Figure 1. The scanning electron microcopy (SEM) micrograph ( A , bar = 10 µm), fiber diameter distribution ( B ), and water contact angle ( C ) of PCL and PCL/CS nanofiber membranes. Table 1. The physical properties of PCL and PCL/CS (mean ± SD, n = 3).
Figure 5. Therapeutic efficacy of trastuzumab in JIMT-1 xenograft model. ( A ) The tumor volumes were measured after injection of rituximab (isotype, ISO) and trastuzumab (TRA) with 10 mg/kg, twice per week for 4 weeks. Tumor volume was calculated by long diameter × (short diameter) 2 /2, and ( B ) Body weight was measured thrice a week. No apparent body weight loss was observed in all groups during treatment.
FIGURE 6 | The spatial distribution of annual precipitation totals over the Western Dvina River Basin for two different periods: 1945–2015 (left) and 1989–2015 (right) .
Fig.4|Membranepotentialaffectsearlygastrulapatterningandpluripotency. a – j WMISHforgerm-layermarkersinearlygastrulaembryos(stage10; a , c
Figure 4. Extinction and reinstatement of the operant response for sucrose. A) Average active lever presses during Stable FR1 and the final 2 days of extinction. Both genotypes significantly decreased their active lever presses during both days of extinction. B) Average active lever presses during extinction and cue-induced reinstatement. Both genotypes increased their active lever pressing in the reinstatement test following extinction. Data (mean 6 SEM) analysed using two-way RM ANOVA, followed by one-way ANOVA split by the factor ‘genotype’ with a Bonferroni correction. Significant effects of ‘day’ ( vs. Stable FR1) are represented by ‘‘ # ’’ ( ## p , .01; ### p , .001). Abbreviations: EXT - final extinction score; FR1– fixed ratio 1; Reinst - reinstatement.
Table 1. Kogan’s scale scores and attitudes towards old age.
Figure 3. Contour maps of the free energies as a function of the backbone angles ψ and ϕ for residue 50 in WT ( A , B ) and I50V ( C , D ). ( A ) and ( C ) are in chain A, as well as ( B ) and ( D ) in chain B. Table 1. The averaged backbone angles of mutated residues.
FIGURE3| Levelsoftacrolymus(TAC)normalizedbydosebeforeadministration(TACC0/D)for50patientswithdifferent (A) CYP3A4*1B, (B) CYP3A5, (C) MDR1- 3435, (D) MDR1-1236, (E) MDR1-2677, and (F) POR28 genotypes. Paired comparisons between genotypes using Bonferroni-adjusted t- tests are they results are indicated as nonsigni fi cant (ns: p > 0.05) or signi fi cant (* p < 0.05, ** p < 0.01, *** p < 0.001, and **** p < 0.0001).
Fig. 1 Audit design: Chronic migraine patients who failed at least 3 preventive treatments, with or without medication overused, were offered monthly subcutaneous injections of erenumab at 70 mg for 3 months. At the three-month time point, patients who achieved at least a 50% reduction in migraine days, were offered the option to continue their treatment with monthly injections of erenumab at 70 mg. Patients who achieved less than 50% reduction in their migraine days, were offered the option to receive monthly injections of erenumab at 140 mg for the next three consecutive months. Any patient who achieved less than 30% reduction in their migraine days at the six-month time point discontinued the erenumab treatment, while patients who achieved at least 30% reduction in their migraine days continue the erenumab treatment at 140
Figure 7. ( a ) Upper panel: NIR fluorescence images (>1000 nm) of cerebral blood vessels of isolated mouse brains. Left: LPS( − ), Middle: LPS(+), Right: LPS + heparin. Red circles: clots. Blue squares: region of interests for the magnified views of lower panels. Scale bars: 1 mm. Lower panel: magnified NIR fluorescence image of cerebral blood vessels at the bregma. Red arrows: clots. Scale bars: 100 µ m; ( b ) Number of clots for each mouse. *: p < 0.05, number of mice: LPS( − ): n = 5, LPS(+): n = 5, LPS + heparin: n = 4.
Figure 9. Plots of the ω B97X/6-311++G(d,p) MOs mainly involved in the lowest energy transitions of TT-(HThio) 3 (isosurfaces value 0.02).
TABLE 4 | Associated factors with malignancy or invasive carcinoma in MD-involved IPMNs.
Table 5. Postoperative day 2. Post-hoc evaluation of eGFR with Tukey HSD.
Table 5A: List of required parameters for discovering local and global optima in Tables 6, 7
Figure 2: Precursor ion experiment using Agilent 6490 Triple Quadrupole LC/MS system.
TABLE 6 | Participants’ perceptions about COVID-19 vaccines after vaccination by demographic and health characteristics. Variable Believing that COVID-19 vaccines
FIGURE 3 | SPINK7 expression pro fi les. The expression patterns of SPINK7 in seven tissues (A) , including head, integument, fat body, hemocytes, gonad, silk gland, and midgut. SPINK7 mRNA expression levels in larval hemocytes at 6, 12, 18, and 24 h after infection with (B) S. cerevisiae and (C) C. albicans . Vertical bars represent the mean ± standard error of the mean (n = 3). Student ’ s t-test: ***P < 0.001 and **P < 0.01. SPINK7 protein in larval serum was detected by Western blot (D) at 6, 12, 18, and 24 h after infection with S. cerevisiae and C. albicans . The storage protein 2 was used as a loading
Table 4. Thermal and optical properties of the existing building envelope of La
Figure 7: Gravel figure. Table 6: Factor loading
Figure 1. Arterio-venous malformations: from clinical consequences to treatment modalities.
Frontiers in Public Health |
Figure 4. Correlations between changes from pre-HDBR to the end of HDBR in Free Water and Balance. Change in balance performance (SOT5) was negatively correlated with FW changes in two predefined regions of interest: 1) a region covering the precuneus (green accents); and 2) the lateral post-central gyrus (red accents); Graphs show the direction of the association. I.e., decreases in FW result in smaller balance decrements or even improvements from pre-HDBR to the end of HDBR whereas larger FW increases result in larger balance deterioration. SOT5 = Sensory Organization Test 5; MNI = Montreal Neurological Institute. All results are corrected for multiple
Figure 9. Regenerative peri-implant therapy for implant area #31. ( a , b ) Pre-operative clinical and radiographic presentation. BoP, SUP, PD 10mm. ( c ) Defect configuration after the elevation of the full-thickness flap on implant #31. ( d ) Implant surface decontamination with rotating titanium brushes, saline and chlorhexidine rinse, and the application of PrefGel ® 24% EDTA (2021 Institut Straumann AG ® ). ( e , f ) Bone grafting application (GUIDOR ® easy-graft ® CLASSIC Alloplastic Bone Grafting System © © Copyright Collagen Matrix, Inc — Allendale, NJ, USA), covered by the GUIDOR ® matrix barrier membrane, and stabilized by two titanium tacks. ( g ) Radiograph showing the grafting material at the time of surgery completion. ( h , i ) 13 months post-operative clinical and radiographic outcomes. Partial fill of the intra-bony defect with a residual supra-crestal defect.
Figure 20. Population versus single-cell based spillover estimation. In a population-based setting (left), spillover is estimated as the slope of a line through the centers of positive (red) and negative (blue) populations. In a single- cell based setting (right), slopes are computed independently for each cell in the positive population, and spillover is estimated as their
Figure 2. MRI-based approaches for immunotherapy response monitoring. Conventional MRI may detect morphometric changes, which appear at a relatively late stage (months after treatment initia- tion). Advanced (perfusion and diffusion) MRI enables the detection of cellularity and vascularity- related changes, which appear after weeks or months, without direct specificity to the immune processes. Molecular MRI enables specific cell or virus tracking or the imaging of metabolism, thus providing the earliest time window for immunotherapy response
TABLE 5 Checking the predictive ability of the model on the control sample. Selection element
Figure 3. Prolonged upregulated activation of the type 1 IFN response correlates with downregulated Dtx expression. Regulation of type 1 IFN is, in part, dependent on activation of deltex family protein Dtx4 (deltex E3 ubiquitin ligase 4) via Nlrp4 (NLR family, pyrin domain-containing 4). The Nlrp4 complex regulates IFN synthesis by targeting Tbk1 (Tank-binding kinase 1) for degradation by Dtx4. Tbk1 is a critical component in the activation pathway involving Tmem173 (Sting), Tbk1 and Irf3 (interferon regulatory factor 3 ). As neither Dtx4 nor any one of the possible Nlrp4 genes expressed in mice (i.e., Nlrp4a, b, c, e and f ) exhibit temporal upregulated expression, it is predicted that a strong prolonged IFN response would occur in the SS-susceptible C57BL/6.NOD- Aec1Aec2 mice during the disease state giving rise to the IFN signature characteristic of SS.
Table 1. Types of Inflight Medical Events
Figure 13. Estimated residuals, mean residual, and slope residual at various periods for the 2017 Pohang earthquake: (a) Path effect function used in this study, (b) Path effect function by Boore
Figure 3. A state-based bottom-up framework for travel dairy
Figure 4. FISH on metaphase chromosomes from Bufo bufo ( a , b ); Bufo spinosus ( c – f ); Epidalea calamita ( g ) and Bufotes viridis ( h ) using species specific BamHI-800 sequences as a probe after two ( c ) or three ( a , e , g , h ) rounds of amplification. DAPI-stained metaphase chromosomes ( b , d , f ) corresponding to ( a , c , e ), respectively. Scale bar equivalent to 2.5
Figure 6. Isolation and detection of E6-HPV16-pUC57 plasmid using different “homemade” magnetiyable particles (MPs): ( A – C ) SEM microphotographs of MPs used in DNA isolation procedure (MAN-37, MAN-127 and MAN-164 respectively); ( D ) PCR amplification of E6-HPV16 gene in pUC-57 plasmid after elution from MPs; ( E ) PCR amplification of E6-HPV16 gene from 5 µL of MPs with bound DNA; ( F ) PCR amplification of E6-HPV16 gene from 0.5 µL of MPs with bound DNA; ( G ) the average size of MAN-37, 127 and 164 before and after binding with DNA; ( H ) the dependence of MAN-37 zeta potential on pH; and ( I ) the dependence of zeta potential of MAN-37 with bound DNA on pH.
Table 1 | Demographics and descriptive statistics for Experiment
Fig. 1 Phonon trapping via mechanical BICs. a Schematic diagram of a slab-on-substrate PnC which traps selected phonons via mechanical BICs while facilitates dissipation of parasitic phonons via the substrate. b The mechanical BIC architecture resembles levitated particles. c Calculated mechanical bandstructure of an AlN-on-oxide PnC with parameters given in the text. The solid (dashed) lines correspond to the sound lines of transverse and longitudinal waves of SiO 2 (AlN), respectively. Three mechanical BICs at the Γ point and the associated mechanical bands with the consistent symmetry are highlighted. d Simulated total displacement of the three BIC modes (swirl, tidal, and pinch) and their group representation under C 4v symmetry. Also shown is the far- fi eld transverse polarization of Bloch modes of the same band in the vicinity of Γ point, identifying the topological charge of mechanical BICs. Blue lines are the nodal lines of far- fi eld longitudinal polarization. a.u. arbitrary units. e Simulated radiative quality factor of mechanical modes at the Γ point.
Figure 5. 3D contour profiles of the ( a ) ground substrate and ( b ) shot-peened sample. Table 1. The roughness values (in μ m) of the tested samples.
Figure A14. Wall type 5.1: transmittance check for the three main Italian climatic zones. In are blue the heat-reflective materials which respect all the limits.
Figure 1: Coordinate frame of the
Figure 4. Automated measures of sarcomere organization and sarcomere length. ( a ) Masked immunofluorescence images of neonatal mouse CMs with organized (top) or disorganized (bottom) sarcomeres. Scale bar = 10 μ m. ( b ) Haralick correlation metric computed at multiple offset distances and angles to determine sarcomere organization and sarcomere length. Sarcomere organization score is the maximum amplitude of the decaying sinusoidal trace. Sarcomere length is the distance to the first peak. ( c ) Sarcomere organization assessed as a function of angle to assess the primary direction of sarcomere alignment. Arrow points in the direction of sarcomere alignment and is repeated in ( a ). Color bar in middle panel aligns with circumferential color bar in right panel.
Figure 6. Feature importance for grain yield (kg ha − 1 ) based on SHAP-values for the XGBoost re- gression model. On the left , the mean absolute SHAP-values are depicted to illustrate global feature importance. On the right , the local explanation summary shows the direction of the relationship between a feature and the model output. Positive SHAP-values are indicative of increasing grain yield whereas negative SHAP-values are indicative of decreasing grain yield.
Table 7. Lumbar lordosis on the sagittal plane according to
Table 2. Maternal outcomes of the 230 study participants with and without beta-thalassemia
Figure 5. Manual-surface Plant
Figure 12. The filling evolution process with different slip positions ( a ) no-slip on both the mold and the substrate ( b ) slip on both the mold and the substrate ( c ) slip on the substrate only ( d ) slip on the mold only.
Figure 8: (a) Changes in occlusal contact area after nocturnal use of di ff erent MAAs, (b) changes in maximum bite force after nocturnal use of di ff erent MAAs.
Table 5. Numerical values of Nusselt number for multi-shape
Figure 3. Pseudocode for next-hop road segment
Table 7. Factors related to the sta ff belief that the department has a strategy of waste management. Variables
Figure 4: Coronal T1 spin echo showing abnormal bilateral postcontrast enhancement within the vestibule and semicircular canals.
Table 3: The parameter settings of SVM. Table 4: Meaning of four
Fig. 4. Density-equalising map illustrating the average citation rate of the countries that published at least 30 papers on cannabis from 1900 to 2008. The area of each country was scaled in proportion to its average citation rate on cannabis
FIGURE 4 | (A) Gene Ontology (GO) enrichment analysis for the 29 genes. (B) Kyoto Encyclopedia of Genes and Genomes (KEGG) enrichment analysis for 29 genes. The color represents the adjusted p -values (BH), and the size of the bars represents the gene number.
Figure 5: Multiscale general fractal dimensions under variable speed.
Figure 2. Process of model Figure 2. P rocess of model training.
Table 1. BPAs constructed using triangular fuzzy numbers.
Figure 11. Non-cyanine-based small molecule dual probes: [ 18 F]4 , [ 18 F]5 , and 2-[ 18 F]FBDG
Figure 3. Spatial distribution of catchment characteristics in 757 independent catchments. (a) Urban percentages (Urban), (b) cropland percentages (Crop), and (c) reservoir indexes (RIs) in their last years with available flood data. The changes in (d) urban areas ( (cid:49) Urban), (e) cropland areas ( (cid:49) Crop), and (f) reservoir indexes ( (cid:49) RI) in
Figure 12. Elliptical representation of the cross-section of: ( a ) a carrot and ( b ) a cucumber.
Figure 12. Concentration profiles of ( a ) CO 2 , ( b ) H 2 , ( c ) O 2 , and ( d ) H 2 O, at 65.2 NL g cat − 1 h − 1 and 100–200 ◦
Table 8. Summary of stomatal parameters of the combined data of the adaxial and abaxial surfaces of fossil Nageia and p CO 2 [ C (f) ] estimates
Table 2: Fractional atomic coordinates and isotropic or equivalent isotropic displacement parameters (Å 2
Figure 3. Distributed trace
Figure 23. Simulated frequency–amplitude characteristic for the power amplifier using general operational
- - - -
_TASK ITEM_
Everything before the line containing "Table 8. Summary" stays out. Write out that line and the rest of the entries exactly.

_SOLUTION BELOW_
Table 8. Summary of stomatal parameters of the combined data of the adaxial and abaxial surfaces of fossil Nageia and p CO 2 [ C (f) ] estimates
Table 2: Fractional atomic coordinates and isotropic or equivalent isotropic displacement parameters (Å 2
Figure 3. Distributed trace
Figure 23. Simulated frequency–amplitude characteristic for the power amplifier using general operational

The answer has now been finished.